A recent poll conducted by The Collegian found that from a group of 26 students, 42% of students could speak fluent Spanish.  Data from Waterford.org shows almost half a classroom of bilingual students as having “benefits like stronger multitasking skills, creativity, and working memory.” 
Valeria Maldonado, a sophomore social work major, highlighted her own use of both English and Spanish in her learning, including using contrasting words to retain class material. Something so simple yet complex as distinguishing one color from another, and in this case one language to another, can be quite challenging. Maldonado’s comprehensive skill grants her the ability to understand the world from a wider perspective.
“If I have to memorize something and it's hard to memorize, I memorize it in Spanish because it will stick out since the rest is in English,” said Maldonado. 
Diversity within the United States has increased, while the white population has decreased from 63.7% to 57.8% of the population from 2010 to 2020.  WWU’s student body reflects this cultural breakthrough becoming more prevalent in our country. Spanish, among many other languages, has become a means of connecting nations. It becomes more challenging to pin America as an English-speaking nation with research that shows “over 350 languages are spoken throughout homes in the United States.” 
While English is the most spoken language in the U.S. (with Spanish as the second most spoken language), the U.S. does not have an official language. Maldonado went on to answer whether the United States has an official language, saying, “No, I don’t think so because the U.S. has a lot of diversity. So many languages are spoken.
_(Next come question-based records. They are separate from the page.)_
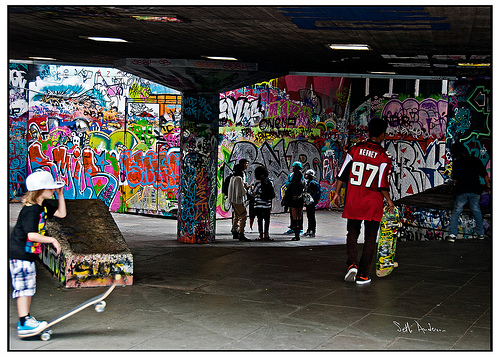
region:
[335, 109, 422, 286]
boy in red shirt holding a skateboard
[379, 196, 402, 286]
skateboard in boys hand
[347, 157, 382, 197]
number on the back of red shirt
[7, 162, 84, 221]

As a social worker, I am going to be able to help twice as many people.” 
Monoglot, those who speak a single language, find themselves distanced by the untapped potential of interacting with those from a different background, and in various ways miss out on the celebration of what makes us different.
Hispanic representation at WWU has become an opportunity for students, faculty, and staff to not only take part in this celebration but also recognize the contributions the Latino and Hispanic community continues to have within the United States.
Some notable American Spanish speakers include the human rights activist and Mexican American Dolores Huerta, co-founder of the United Farm Workers of America; Supreme Court Justice Sonya Sotomayor, who became the first Latina to serve on the highest court in the federal judiciary of the United States; and composer, songwriter, and Grammy Award winner Lin-Manuel Miranda, who was responsible for redefining the entertainment industry. 
As we commemorate Hispanic milestones, we are reminded of the power of Hispanic culture and languages. Through this observance, we can build bridges between people and embrace cultural diversity.